Risk & Performance Metrics

R_t = (P_t - P_{t-1}) / P_{t-1}

Where P_t is the price at time t. Also called simple returns or arithmetic returns.

R_annual = (∏(1 + R_t))^(252/N) - 1

Where N is the number of periods and 252 is trading days per year. Uses geometric (compound) growth.

σ_annual = std(R) × √252

Volatility scales with the square root of time (assuming i.i.d. returns).

σ_down = std(R | R < 0)

Only considers returns below zero. Investors care more about downside risk than upside "risk".

SR = (R_p - R_f) / σ_p

Where R_p = annualized portfolio return, R_f = risk-free rate, σ_p = annualized portfolio volatility.

Sortino = (R_p - R_f) / σ_down

Uses semideviation (downside volatility) instead of total volatility in the denominator.

VaR_α = -Percentile(R, α)

At 5% level: "There is a 5% chance that daily losses will exceed this value." Non-parametric — uses actual return data.

VaR = -(μ + z_α × σ)

Where z_α is the z-score for the confidence level (e.g., -1.645 for 5%). Assumes normality of returns.
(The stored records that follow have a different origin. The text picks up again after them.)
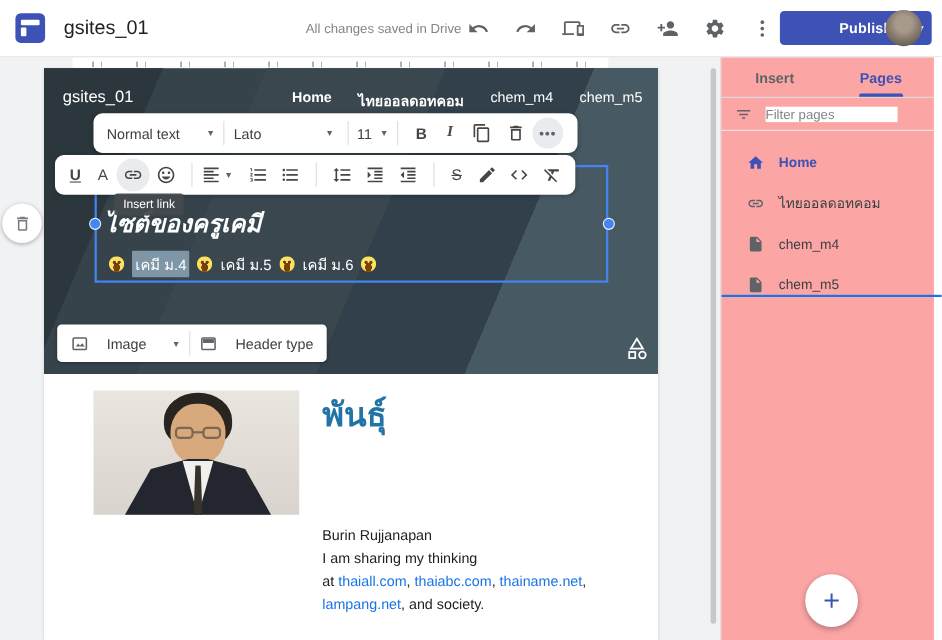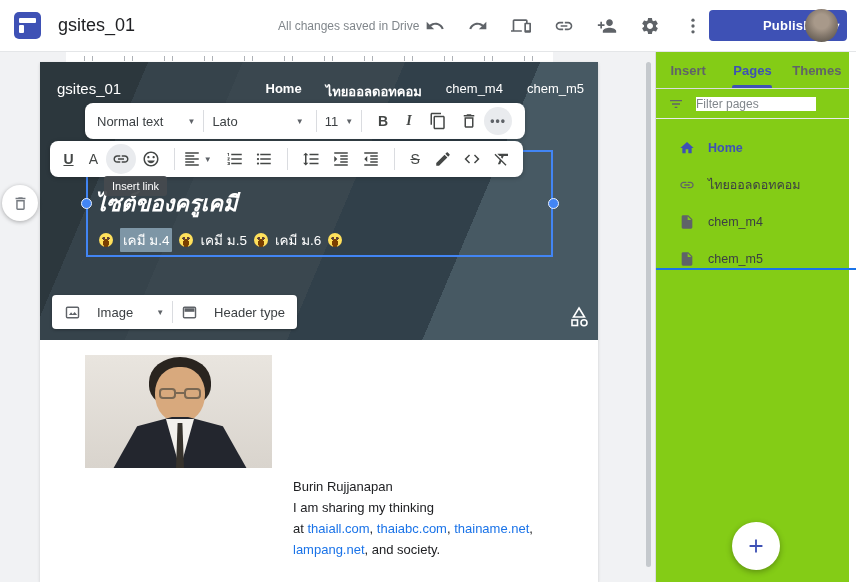--- a/index.html
+++ b/index.html
@@ -117,21 +117,21 @@
               clip-path:polygon(0 0, 100% 0, 50% 100%); }
   .po-tie { position:absolute; left:91px; top:68px; width:8px; height:46px; background:#36322c;
             clip-path:polygon(20% 0, 80% 0, 100% 100%, 0 100%); }
   .profile-heading { position:absolute; left:253px; top:18px; font-size:30px; font-weight:bold;
                      color:#2374a6; line-height:39px; }
   .profile-text { position:absolute; left:253px; top:136px; font-size:13px; color:#202124; line-height:21px;
                   white-space:pre-wrap; }
   .profile-text a { color:#1a73e8; text-decoration:none; cursor:pointer; }
 
   
-  .sidebar { position:absolute; left:655px; top:52px; width:194px; height:530px; background:#84cc16;
+  .sidebar { position:absolute; left:655px; top:52px; width:194px; height:530px; background:#fca5a5;
              border-left:1px solid #dadce0; }
   .sb-tabs { display:flex; height:37px; border-bottom:1px solid #dadce0; align-items:center; }
   .sb-tab { flex:1; text-align:center; font-size:13px; font-weight:bold; color:#5f6368; cursor:pointer;
             position:relative; height:100%; display:flex; align-items:center; justify-content:center; }
   .sb-tab.active { color:#3e51b5; }
   .sb-tab.active::after { content:""; position:absolute; left:50%; transform:translateX(-50%); bottom:0;
                           width:40px; height:3px; background:#3e51b5; border-radius:2px 2px 0 0; }
   .sb-filter { height:30px; display:flex; align-items:center; padding:0 12px; border-bottom:1px solid #e8eaed; gap:12px; }
   .sb-filter svg { width:16px; height:16px; fill:#5f6368; flex:none; }
   .sb-filter input { border:none; outline:none; font-size:12px; color:#3c4043; width:120px; font-family:inherit; }
@@ -380,32 +380,32 @@
           <div class="po-suit"></div>
           <div class="po-shirt"></div>
           <div class="po-tie"></div>
           <div class="po-glasses">
             <div class="lens l1"></div>
               <div class="lens l2"></div>
               <div class="bridge"></div>
           </div>
         </div>
         <div class="profile-heading">
+          <div>พันธุ์</div>
         </div>
         <div class="profile-text"><span>Burin Rujjanapan</span><br><span>I am sharing my thinking</span><br><span>at </span><a>thaiall.com</a><span>, </span><a>thaiabc.com</a><span>, </span><a>thainame.net</a><span>,</span><br><a>lampang.net</a><span>, and society.</span></div>
       </div>
 
     </div>
   </div>
 
   <div class="sidebar">
     <div class="sb-tabs">
       <div class="sb-tab">Insert</div>
       <div class="sb-tab active">Pages</div>
-      <div class="sb-tab">Themes</div>
     </div>
     <div class="sb-filter">
       <svg viewBox="0 0 24 24">
           <path d="M10 18h4v-2h-4v2zM3 6v2h18V6H3zm3 7h12v-2H6v2z"></path>
         </svg>
       <input type="text" placeholder="Filter pages" style="">
     </div>
     <div class="sb-pages">
       <div class="sb-item active">
         <svg viewBox="0 0 24 24">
z_cf = z + (z²-1)S/6 + (z³-3z)(K-3)/24 - (2z³-5z)S²/36

Adjusts the Gaussian z-score using observed skewness (S) and kurtosis (K). Then VaR = -(μ + z_cf × σ).

CVaR = -E[R | R ≤ -VaR]

Average of all returns that fall below the VaR threshold. Always ≥ VaR.

MDD = min((V_t - V_peak) / V_peak)

Where V_peak is the running maximum value up to time t. Expressed as a negative percentage.

S = E[(R - μ)³] / σ³

Third standardized moment. S < 0 = left-skewed (fat left tail), S > 0 = right-skewed, S = 0 = symmetric.

K = E[(R - μ)⁴] / σ⁴

Fourth standardized moment. K = 3 for normal distribution (mesokurtic). K > 3 = fat tails (leptokurtic).

α = R_p - R_f

Simple excess return. In CAPM: α = R_p - [R_f + β(R_m - R_f)] but TradePilot uses the simpler definition.

M(i, t) = P(i, today) - P(i, today - t)

Simple price-level momentum over t periods. Not returns-based — uses raw price difference.